A recent study titled The International Men and Gender Equality Survey - Middle East and North Africa (IMAGES MENA) revealed that a majority of men in the region still believe in gender-roles.
The study, conducted by UN Women and Promundo, a global organization that promotes gender equality, is the first of its kind in the region.
It surveyed nearly 10,000 men and women in four countries: Egypt, Lebanon, Morocco and Palestine.
The results? Two-thirds of men surveyed believe a woman's main role should be taking care of the household
A majority of the men surveyed - two-thirds to more than three-quarters to be exact - believe that a woman's main role in society should be taking care of the household.
More than three-quarter of men, and women at nearly the same rate, believe men's access to the job market should be prioritized over women's.
"It is not just men who uphold the patriarchy, women buy into a lot of these attitudes as well," said Shereen El Feki, senior fellow at Promundo, adding that greater equality would require changing both mindsets.
However, a percentage of men explained that they were willing to accept having a working female partner - as long as he remains the main financial provider.
Up to 90 percent of men in some countries think they have the right to control their wives' freedom
Up to 90 percent of men surveyed in some countries think they have the right to control their wives' freedom - from how they dressed to how often the couple had sex.
The survey also revealed that a majority of men across Egypt, Lebanon, Morocco and the Palestinian territories committed acts of domestic violence and sexual harassment against women.

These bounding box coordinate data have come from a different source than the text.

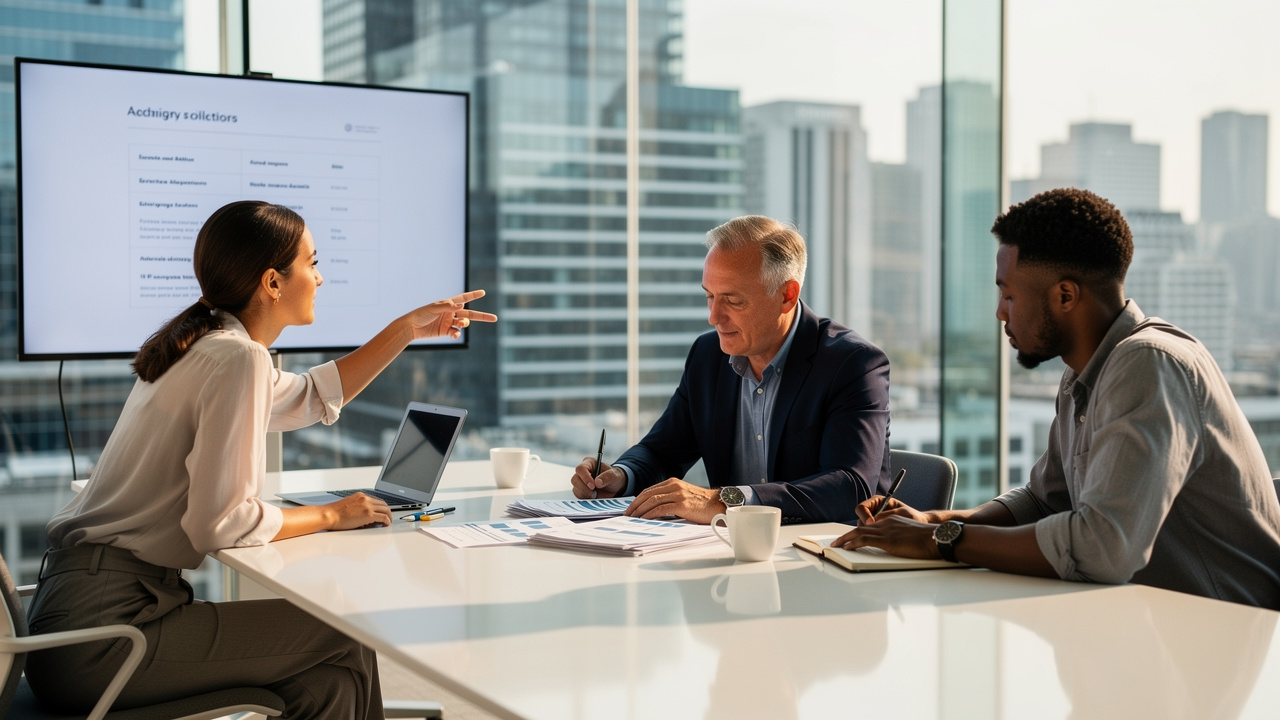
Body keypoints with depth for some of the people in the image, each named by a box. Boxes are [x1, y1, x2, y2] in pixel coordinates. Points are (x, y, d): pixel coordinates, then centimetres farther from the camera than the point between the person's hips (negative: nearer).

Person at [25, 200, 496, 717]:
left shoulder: (205, 345, 13)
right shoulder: (238, 358, -16)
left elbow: (313, 397, 31)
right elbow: (220, 522, -21)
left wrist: (408, 330, 27)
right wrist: (332, 515, -6)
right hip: (103, 626, -9)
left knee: (326, 676, 5)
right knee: (343, 643, -4)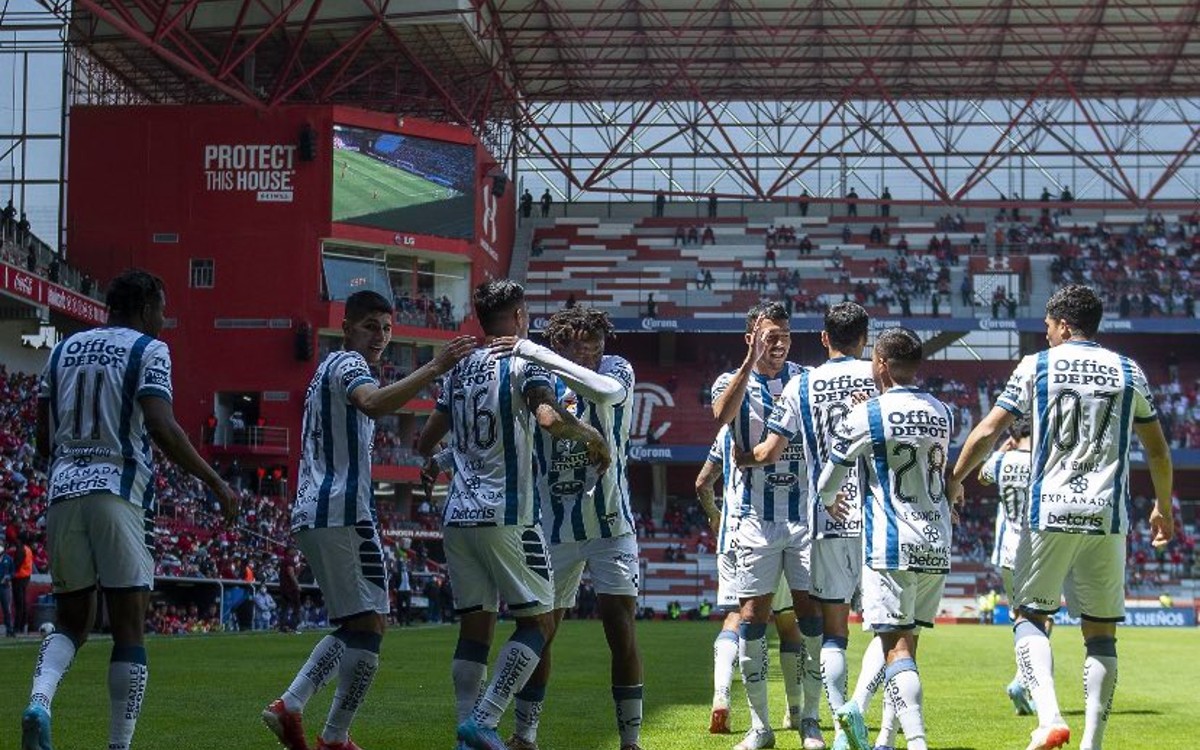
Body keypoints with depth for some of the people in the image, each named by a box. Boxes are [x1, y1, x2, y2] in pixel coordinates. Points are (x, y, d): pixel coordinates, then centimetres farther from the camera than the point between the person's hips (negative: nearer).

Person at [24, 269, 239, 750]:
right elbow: (161, 427, -14)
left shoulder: (64, 349, 17)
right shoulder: (148, 350, 0)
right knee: (129, 628, 0)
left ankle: (39, 701, -14)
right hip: (117, 491, -5)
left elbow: (43, 437, 16)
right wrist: (215, 483, -9)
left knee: (71, 621, 13)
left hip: (63, 490, 5)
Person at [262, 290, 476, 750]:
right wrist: (434, 368, -39)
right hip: (342, 512, -10)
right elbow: (374, 404, -31)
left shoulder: (328, 369, 24)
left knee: (353, 625, 16)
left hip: (311, 513, 10)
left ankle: (289, 707, 6)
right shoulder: (349, 364, -7)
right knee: (369, 623, -7)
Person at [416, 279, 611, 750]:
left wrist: (434, 462, 45)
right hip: (506, 516, -7)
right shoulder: (525, 363, -5)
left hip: (457, 516, 7)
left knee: (475, 626, 9)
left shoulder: (459, 371, 15)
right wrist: (591, 436, -6)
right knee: (538, 620, 1)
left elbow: (426, 442, 23)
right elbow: (549, 419, -24)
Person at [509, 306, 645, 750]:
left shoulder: (616, 369, -6)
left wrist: (542, 357, -35)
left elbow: (608, 390, -32)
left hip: (611, 524, -2)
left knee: (622, 633, -7)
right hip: (555, 528, 2)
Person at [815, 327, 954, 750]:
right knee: (904, 641, 13)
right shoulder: (942, 413, 8)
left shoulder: (867, 415, -7)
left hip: (891, 547, -6)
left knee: (897, 646, -7)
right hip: (937, 545, 6)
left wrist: (830, 503, 27)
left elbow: (828, 483, 4)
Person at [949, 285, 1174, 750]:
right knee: (1101, 633, 8)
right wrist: (1163, 507, 30)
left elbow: (986, 432, -2)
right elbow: (1158, 451, 16)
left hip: (1049, 514, -2)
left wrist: (954, 483, 12)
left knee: (1030, 616, 9)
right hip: (1107, 518, 2)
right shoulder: (1128, 372, 10)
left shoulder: (1036, 367, 2)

"Too many men in the region continue to uphold norms that perpetuate violence against women or confine women to conventional roles, and they act on these attitudes in ways that cause harm to women, children, and themselves," the report says.

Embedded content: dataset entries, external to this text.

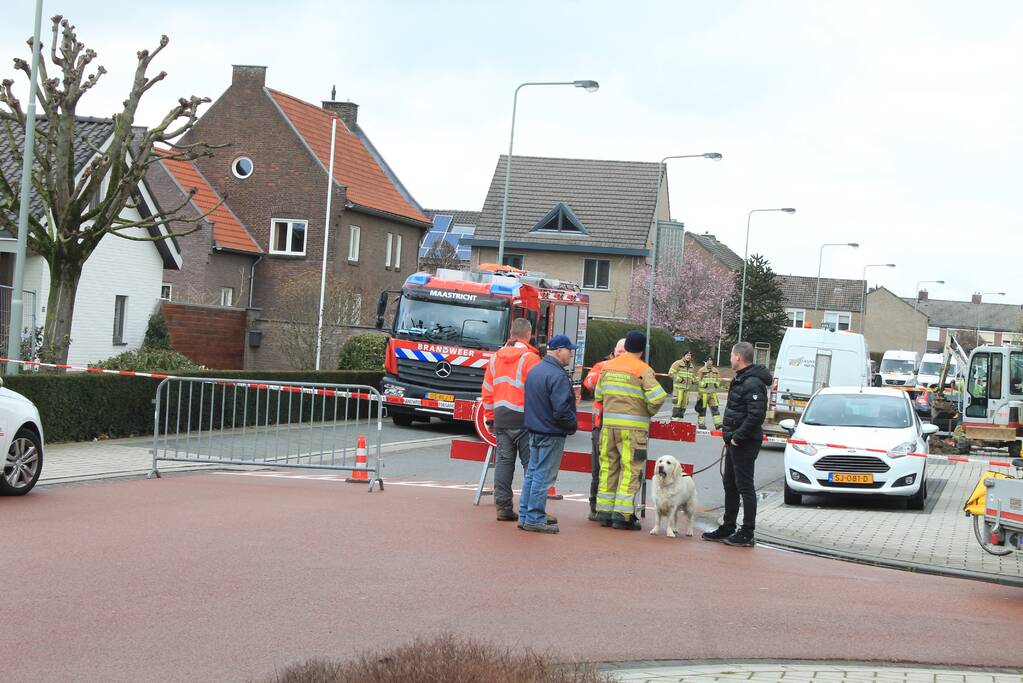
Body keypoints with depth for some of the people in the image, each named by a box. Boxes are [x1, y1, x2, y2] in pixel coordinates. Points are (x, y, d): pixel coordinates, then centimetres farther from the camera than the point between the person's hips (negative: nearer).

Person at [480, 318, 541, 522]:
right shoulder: (530, 359, -10)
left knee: (504, 460, 9)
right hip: (524, 418, -6)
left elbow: (487, 390, 14)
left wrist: (490, 417, 20)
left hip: (501, 416, 6)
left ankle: (503, 506, 8)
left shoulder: (495, 358, 10)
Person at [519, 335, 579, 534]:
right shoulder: (557, 376, -19)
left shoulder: (535, 371, 11)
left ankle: (525, 516, 18)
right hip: (551, 434, -9)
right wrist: (573, 424, -8)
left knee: (532, 473, 14)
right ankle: (535, 519, -2)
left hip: (534, 430, 9)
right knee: (543, 476, -4)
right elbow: (561, 410, -24)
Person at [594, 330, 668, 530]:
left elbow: (599, 395, 16)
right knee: (631, 468, -1)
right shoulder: (642, 370, -8)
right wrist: (649, 412, 2)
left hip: (609, 423, 5)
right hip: (633, 426, -5)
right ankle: (623, 515, -4)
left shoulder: (608, 366, 10)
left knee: (608, 466, 12)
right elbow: (657, 397, -16)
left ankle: (605, 512, 14)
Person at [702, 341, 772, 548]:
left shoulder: (752, 383, -19)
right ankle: (727, 529, 27)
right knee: (730, 484, 17)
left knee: (744, 486, -6)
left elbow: (756, 415, -26)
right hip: (735, 441, 11)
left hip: (745, 443, -11)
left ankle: (747, 534, -1)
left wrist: (738, 437, -22)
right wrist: (728, 431, 13)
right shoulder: (742, 379, 14)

Around 10 percent to 45 percent of ever-married men (men who are married or who have been married) reported physical violence against a female partner, and between 20 to 80 percent of men admitted to emotional violence against their wives.
A sizable minority are advocates of gender equality
About half of the men –or fewer – believed a married woman should have the same right to work as a man.
A quarter or more of the 4,830 men aged between 18 and 59 surveyed believe in gender equality.
"These men question violence against women, agree with certain laws that safeguard women’s rights, support women in leadership positions, and often want to spend more time caring for their children," the report says.
In Egypt and Morocco, men from urban areas were more pro-equality.
In Palestine, Egypt, and Morocco, there was little difference between younger and older men on gender attitudes.
In Lebanon, there was a slight difference, as younger men had slightly more equitable views.